*WHAT IS EXPECTED*:
The copy you produce must hold every record exactly, and none of the images.

*SUPPLIED MATERIAL*:
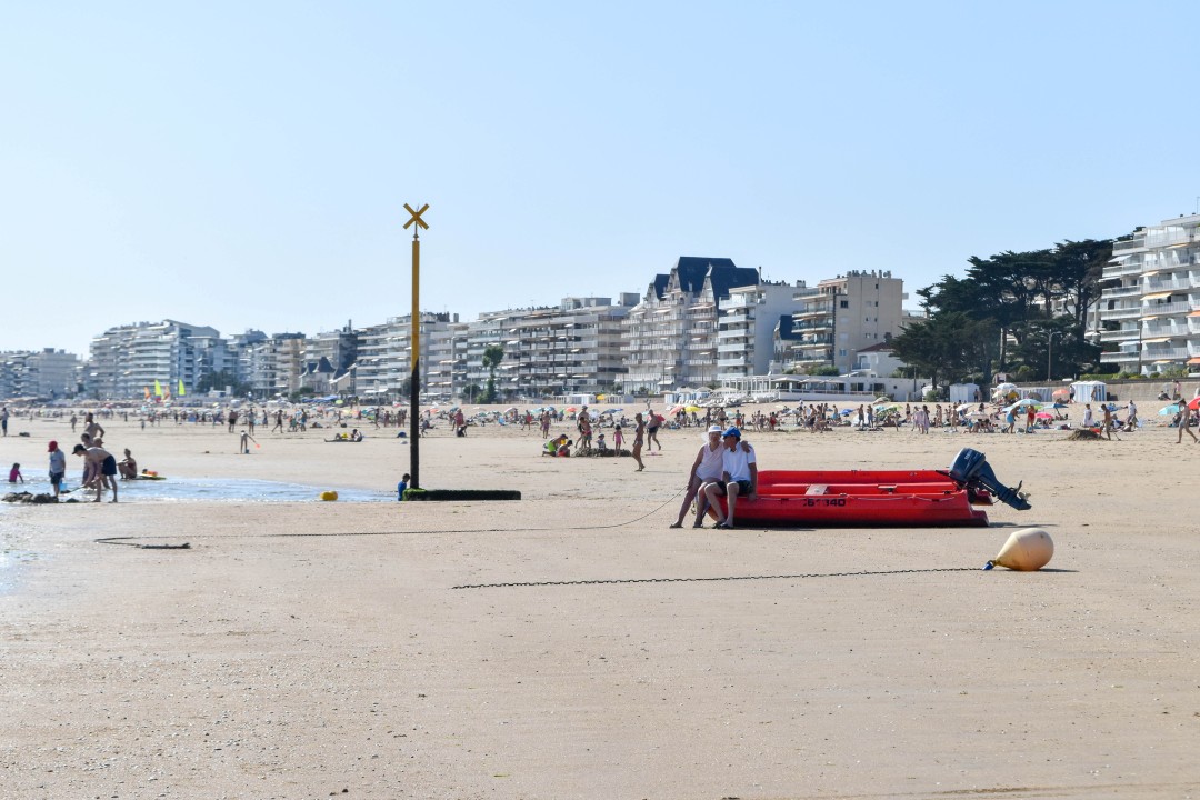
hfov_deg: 24.6
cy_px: 400
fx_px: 2750
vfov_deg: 16.6
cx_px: 600
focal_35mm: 82
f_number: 8
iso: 400
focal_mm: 55
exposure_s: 1/2000
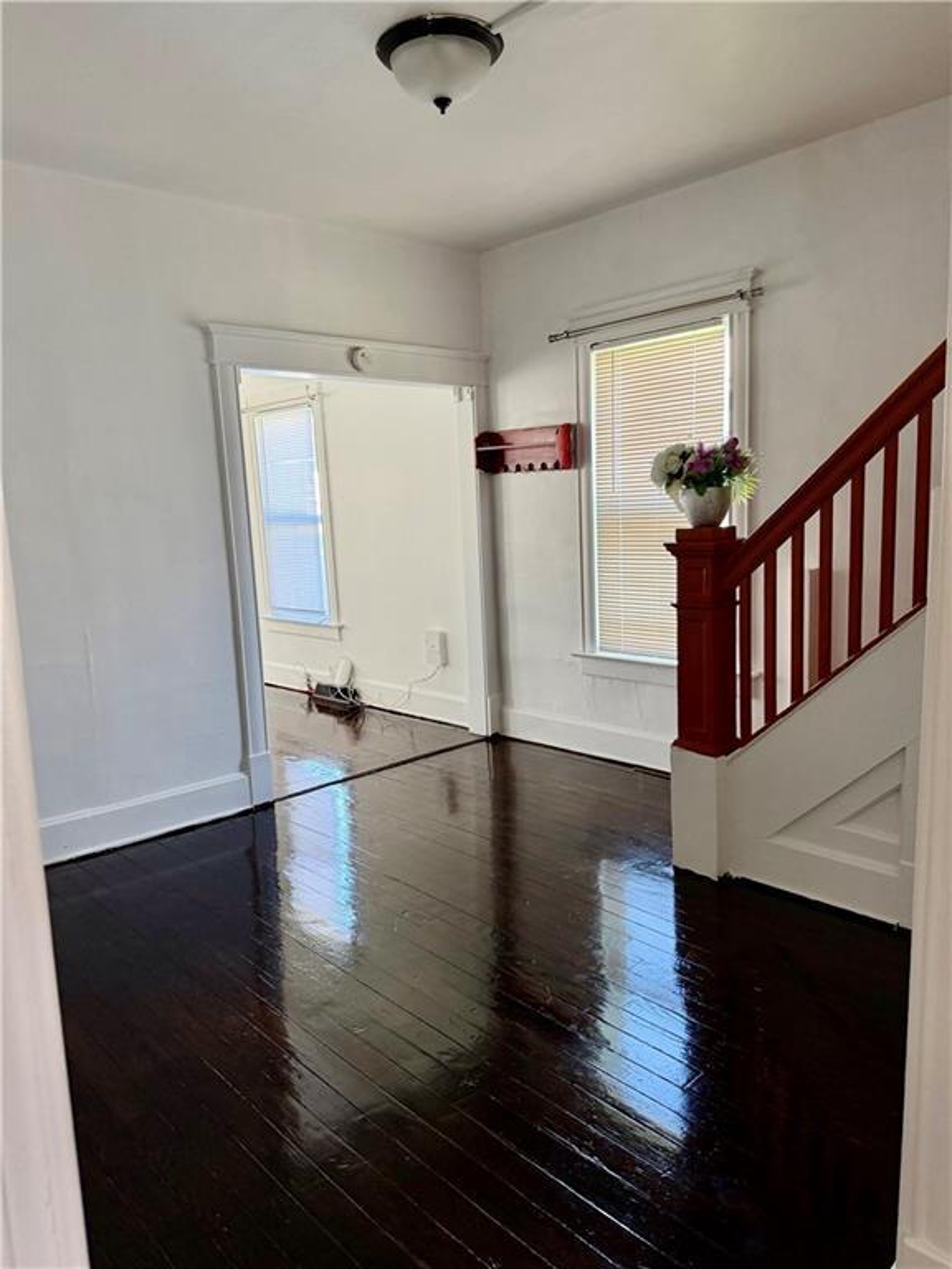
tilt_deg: -9.0
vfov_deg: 71.6
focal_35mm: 24
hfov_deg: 56.8
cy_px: 634
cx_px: 476
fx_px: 880
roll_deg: +1.5
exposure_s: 1/63
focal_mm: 6.76
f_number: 1.78
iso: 200
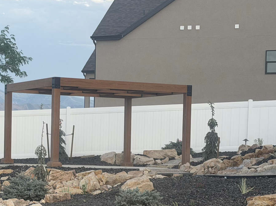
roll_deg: -0.9
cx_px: 81
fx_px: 877
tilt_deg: -2.4
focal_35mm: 110
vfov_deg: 13.4
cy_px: 180
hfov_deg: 17.8
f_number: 1.78
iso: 64
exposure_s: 1/1353
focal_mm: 6.76
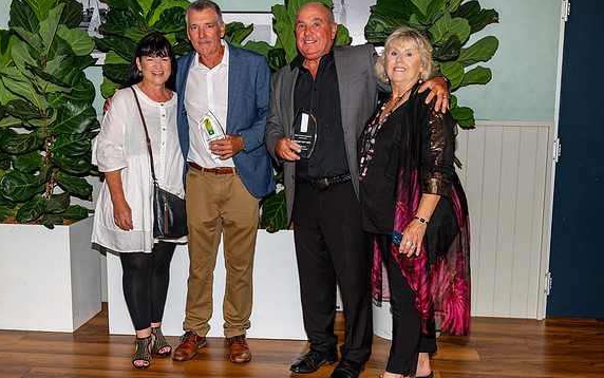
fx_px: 675
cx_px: 303
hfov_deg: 48.2
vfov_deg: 31.3
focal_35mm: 41
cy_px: 200
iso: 400
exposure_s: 1/60
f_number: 8
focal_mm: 38
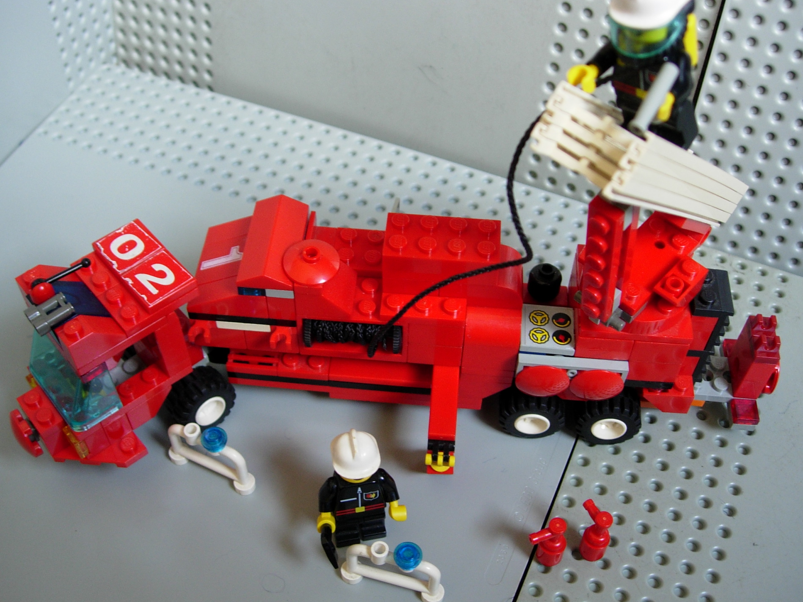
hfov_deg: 45.7
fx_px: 951
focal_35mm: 41
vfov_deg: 35.1
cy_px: 309
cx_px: 379
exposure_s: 1/32
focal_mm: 7.8
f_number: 2.8
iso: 86
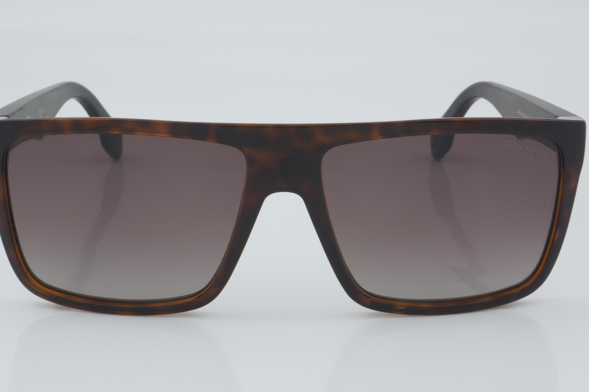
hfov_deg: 23.2
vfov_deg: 15.6
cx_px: 282
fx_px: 1432
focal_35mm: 88
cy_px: 198
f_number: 32
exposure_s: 1/4
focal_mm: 55
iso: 100
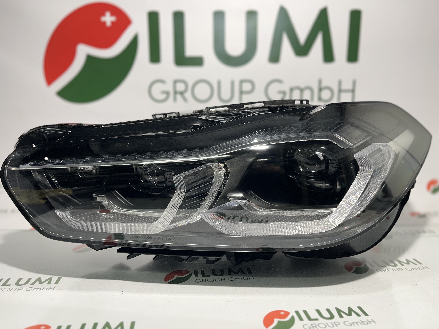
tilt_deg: -10.0
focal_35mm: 26
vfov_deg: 53.1
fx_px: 330
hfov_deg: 67.3
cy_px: 164
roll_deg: -1.3
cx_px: 220
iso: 50
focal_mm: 5.1
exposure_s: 1/100
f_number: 1.6
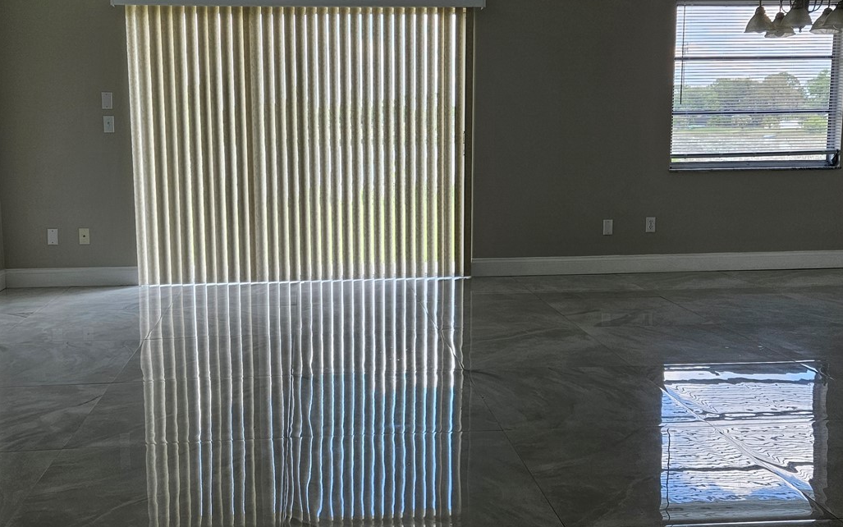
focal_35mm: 38
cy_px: 223
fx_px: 873
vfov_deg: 33.5
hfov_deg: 51.5
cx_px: 391
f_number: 1.8
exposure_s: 1/120
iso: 40
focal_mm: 5.4
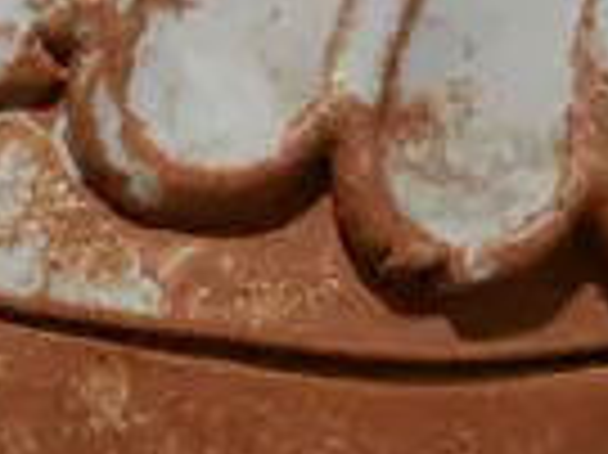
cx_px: -23
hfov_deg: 6.5
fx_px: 5335
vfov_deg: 4.8
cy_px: -254
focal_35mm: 304
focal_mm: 20
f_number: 4.5
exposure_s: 1/60
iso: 250
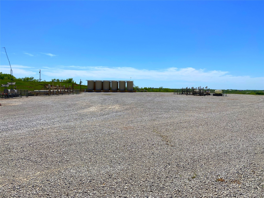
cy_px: 99
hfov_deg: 67.3
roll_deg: -1.2
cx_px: 132
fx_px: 198
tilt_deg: -2.2
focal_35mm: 26
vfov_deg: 53.1
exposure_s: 1/6410
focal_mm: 4.25
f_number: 1.8
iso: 32
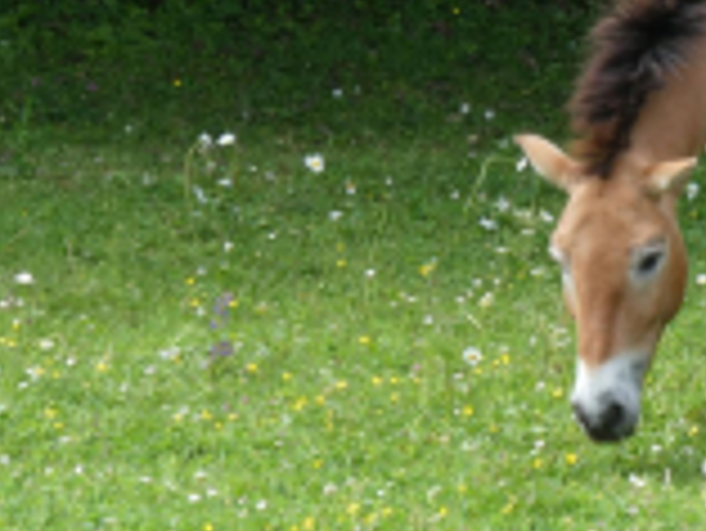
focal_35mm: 768
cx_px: 825
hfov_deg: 2.6
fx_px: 15675
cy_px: 207
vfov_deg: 1.9
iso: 80
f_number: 5.7
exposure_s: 1/100
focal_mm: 50.5
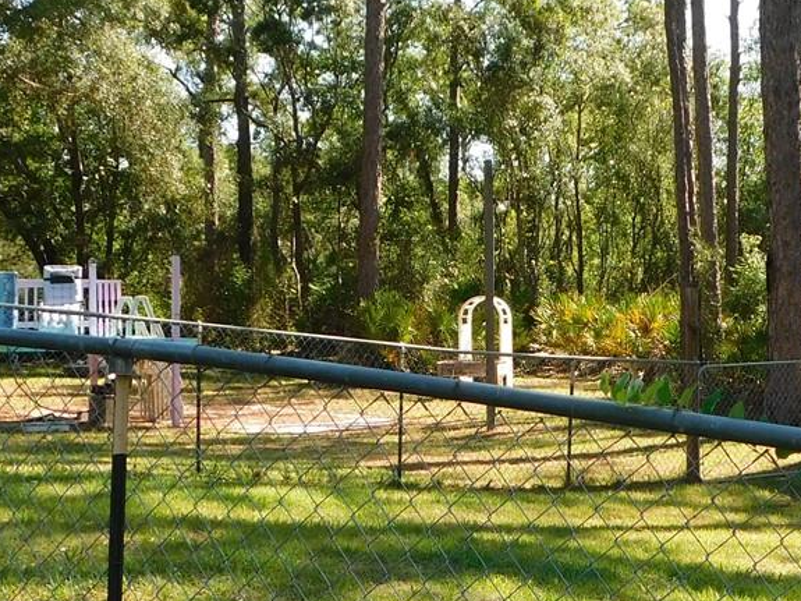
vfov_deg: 22.9
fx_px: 1481
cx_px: 454
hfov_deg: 30.2
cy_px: 317
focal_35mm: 64
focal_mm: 4
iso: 125
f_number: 3
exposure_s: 1/400
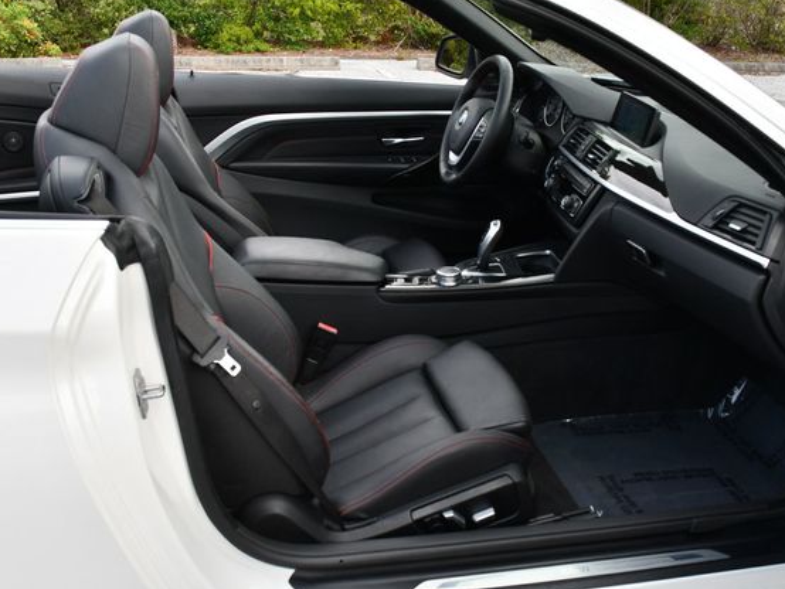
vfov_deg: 36.0
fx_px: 907
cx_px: 431
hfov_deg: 46.7
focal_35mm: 40
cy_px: 297
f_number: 6.3
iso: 200
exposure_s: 1/250
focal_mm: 18
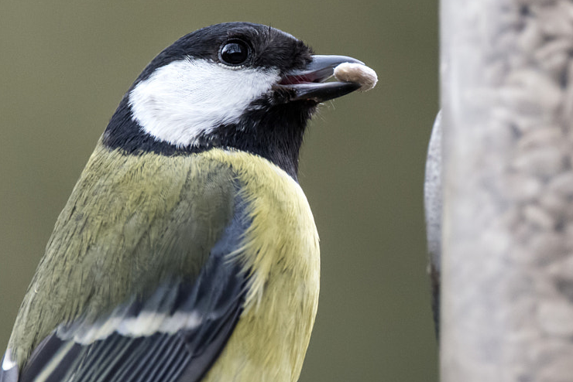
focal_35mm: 1523
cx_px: 363
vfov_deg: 0.9
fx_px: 24249
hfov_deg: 1.4
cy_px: 253
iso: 5000
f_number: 6.3
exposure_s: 1/500
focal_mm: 550
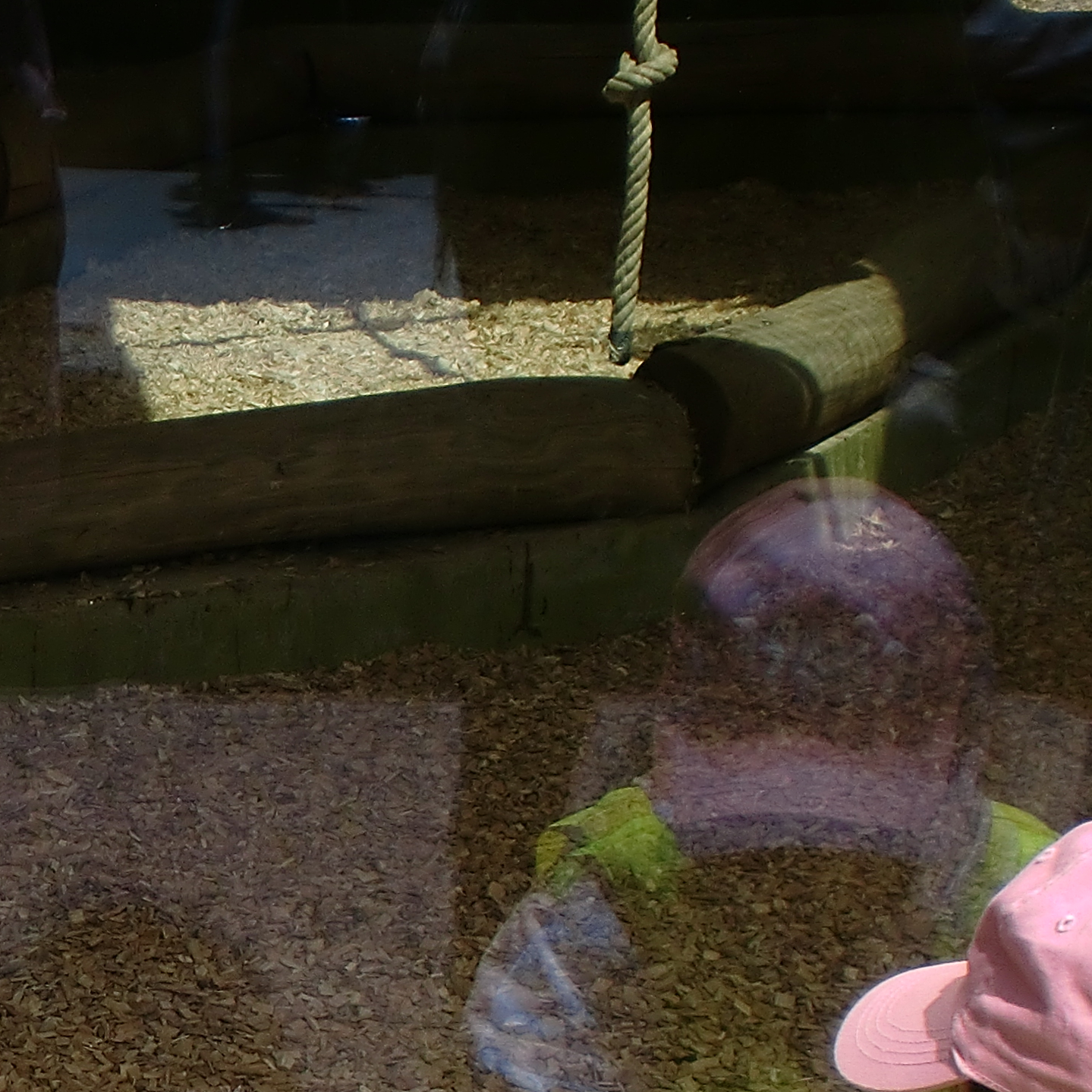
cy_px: 1091
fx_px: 3069
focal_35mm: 86
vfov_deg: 19.6
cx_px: -119
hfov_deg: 19.3
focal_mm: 6.3
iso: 64
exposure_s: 1/1000
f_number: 3.1
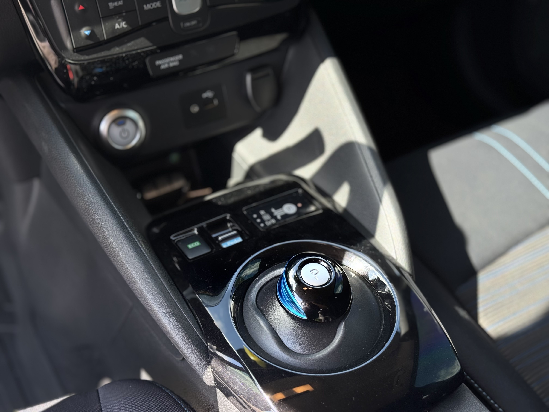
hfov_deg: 39.7
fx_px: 761
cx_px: 274
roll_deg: -2.2
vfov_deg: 30.3
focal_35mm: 48
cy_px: 206
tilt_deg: -42.8
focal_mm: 6.76
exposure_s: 1/394
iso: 64
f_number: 1.78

*ANSWER BELOW*:
hfov_deg: 24.6
cy_px: 400
fx_px: 2750
vfov_deg: 16.6
cx_px: 600
focal_35mm: 82
f_number: 8
iso: 400
focal_mm: 55
exposure_s: 1/2000
tilt_deg: -9.0
vfov_deg: 71.6
focal_35mm: 24
hfov_deg: 56.8
cy_px: 634
cx_px: 476
fx_px: 880
roll_deg: +1.5
exposure_s: 1/63
focal_mm: 6.76
f_number: 1.78
iso: 200
roll_deg: -0.9
cx_px: 81
fx_px: 877
tilt_deg: -2.4
focal_35mm: 110
vfov_deg: 13.4
cy_px: 180
hfov_deg: 17.8
f_number: 1.78
iso: 64
exposure_s: 1/1353
focal_mm: 6.76
fx_px: 675
cx_px: 303
hfov_deg: 48.2
vfov_deg: 31.3
focal_35mm: 41
cy_px: 200
iso: 400
exposure_s: 1/60
f_number: 8
focal_mm: 38
hfov_deg: 45.7
fx_px: 951
focal_35mm: 41
vfov_deg: 35.1
cy_px: 309
cx_px: 379
exposure_s: 1/32
focal_mm: 7.8
f_number: 2.8
iso: 86
hfov_deg: 23.2
vfov_deg: 15.6
cx_px: 282
fx_px: 1432
focal_35mm: 88
cy_px: 198
f_number: 32
exposure_s: 1/4
focal_mm: 55
iso: 100
tilt_deg: -10.0
focal_35mm: 26
vfov_deg: 53.1
fx_px: 330
hfov_deg: 67.3
cy_px: 164
roll_deg: -1.3
cx_px: 220
iso: 50
focal_mm: 5.1
exposure_s: 1/100
f_number: 1.6
focal_35mm: 38
cy_px: 223
fx_px: 873
vfov_deg: 33.5
hfov_deg: 51.5
cx_px: 391
f_number: 1.8
exposure_s: 1/120
iso: 40
focal_mm: 5.4
cx_px: -23
hfov_deg: 6.5
fx_px: 5335
vfov_deg: 4.8
cy_px: -254
focal_35mm: 304
focal_mm: 20
f_number: 4.5
exposure_s: 1/60
iso: 250
cy_px: 99
hfov_deg: 67.3
roll_deg: -1.2
cx_px: 132
fx_px: 198
tilt_deg: -2.2
focal_35mm: 26
vfov_deg: 53.1
exposure_s: 1/6410
focal_mm: 4.25
f_number: 1.8
iso: 32
focal_35mm: 768
cx_px: 825
hfov_deg: 2.6
fx_px: 15675
cy_px: 207
vfov_deg: 1.9
iso: 80
f_number: 5.7
exposure_s: 1/100
focal_mm: 50.5
vfov_deg: 22.9
fx_px: 1481
cx_px: 454
hfov_deg: 30.2
cy_px: 317
focal_35mm: 64
focal_mm: 4
iso: 125
f_number: 3
exposure_s: 1/400
vfov_deg: 36.0
fx_px: 907
cx_px: 431
hfov_deg: 46.7
focal_35mm: 40
cy_px: 297
f_number: 6.3
iso: 200
exposure_s: 1/250
focal_mm: 18
focal_35mm: 1523
cx_px: 363
vfov_deg: 0.9
fx_px: 24249
hfov_deg: 1.4
cy_px: 253
iso: 5000
f_number: 6.3
exposure_s: 1/500
focal_mm: 550
cy_px: 1091
fx_px: 3069
focal_35mm: 86
vfov_deg: 19.6
cx_px: -119
hfov_deg: 19.3
focal_mm: 6.3
iso: 64
exposure_s: 1/1000
f_number: 3.1
hfov_deg: 39.7
fx_px: 761
cx_px: 274
roll_deg: -2.2
vfov_deg: 30.3
focal_35mm: 48
cy_px: 206
tilt_deg: -42.8
focal_mm: 6.76
exposure_s: 1/394
iso: 64
f_number: 1.78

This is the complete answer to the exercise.